Sicherheitsrisiko BKA beim G20. Der deutsche Sicherheitsapparat kann mit den Daten, die in alltäglicher Polizeiarbeit anfallen und die von Gerichten an Behörden und Ämter übergeben werden, nicht umgehen. Das führt zu Problemen in der Strafverfolgung und zeigt etwa bei den entzogenen Akkreditierungen beim G20-Gipfel in Hamburg, wie abgründig und willkürlich staatliches Handeln werden kann, wenn es auf rechtswidrigen, schlecht kontrollierbaren und schlampig geführten Dateien beruhe [ tagesschau.de ].
Es geht um drei unterschiedliche Probleme: Wann muss eine Eintragung, selbst wenn sie anfänglich rechtmäßig war, aus allen Dateien entfernt werden, in die sie inzwischen gelangt ist? Zweitens: Reicht eine Eintragung als solche, um bei dem Betroffenen eine Gefahr für die öffentliche Sicherheit begründen zu können? Drittens: Die Polizei muss bei der Entscheidung über einen Eingriff gegen einen Journalisten berücksichtigen, dass Journalisten bei ihrer Arbeit der besondere Schutz der Medienfreiheit zusteht. Auf allen drei Ebenen scheinen Fehler begangen worden zu sein. Hier muss dringend für rechtsstaatliche Klarheit gesorgt werden.
[ Wolfgang Hoffmann-Riem, früherer Bundesverfassungsrichter ]
Ich habe schon zuvor geschrieben, der Gipfel wird sich an seinen Ergebnissen messen lassen müssen. Im Nachgang zum G20-Gipfel offenbart sich nun aber am Skandal um den Entzug von Akkreditierungen für Journalisten beim G20-Gipfel ein systematisch nachlässiger Umgang mit Daten beim BKA. Zahlreiche weitere BKA-Auskünfte, die beim ARD-Hauptstadtstudio vorliegen, belegen fehlerhafte und rechtswidrige Einträge.
Beispiele:
- Fotograf Kietzmann wurde einmal festgenommen – alle Vorwürfe wurden fallengelassen. Doch das BKA hat sie dennoch weiter gespeichert.
- Nach Auskunft des Bundesinnenministeriums sind allein in der Datei „Innere Sicherheit“ aktuell 109.625 Personen und 1.153.351 Datensätzen zu Delikten gespeichert. Das ist das 27-fache der 41.549 politisch motivierten Straftaten, die laut Kriminalstatistik im Jahre 2016 insgesamt begangen wurden.
- In der „Fallgruppe Rauschgift“, in der inzwischen mehr als 473.000 Personen mit Millionen von Datensätzen gespeichert sind, liegt bei mehr als der Hälfte der Betroffenen die Einträge mehr als zehn Jahre zurück.
Die Datensammelwut scheint grenzenlos. Vor lauter Heu sehen die Behörden gar nichts mehr. Anis Amri haben sie gekannt, aber nicht gesehen. Reichsbürger, die Polizisten erschießen, kennen sie als Waffennarren, aber werden nicht als Gefahr gesehen. Sobald die Behörden allerdings selbst eingebunden sind in die Täterszene, dann werden die Akten vernichtet – wie beim NSU.

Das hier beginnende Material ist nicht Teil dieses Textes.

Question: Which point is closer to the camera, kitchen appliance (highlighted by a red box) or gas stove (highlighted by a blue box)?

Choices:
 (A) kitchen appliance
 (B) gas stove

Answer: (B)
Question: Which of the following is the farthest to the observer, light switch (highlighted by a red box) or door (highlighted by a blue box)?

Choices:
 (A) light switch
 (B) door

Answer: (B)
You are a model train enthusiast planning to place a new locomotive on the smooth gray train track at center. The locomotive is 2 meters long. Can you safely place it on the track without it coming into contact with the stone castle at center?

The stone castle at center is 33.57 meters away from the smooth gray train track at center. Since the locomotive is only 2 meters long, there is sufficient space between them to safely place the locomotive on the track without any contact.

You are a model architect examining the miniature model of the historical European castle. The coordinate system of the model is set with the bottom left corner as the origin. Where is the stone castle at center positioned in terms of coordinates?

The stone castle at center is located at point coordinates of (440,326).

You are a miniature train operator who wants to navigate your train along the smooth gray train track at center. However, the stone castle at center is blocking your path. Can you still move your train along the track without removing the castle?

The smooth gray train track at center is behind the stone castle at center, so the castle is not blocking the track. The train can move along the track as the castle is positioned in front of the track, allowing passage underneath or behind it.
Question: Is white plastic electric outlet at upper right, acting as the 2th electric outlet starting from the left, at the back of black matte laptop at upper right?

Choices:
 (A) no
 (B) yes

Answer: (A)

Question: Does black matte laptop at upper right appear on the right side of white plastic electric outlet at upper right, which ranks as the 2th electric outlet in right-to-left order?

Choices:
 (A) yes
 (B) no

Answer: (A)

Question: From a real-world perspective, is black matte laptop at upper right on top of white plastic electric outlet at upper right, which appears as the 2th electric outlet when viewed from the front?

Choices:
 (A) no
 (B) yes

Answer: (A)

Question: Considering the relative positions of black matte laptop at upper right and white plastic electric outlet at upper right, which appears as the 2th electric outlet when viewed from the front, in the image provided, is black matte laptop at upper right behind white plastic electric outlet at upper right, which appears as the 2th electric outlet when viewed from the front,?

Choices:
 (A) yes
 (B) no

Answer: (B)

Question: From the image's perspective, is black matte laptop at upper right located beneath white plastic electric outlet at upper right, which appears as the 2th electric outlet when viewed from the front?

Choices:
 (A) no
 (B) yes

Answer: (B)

Dabei kann das gegen Google erstrittene Recht auf Vergessen die Lösung sein. Denn man muss die Polizei in die Schranken weisen. Es gilt die Unschuldsvermutung. Vorhaben wie die Vorratsdatenspeicherung würden nur noch mehr unschuldige Bürger in die Raster der Fahnder laufen lassen.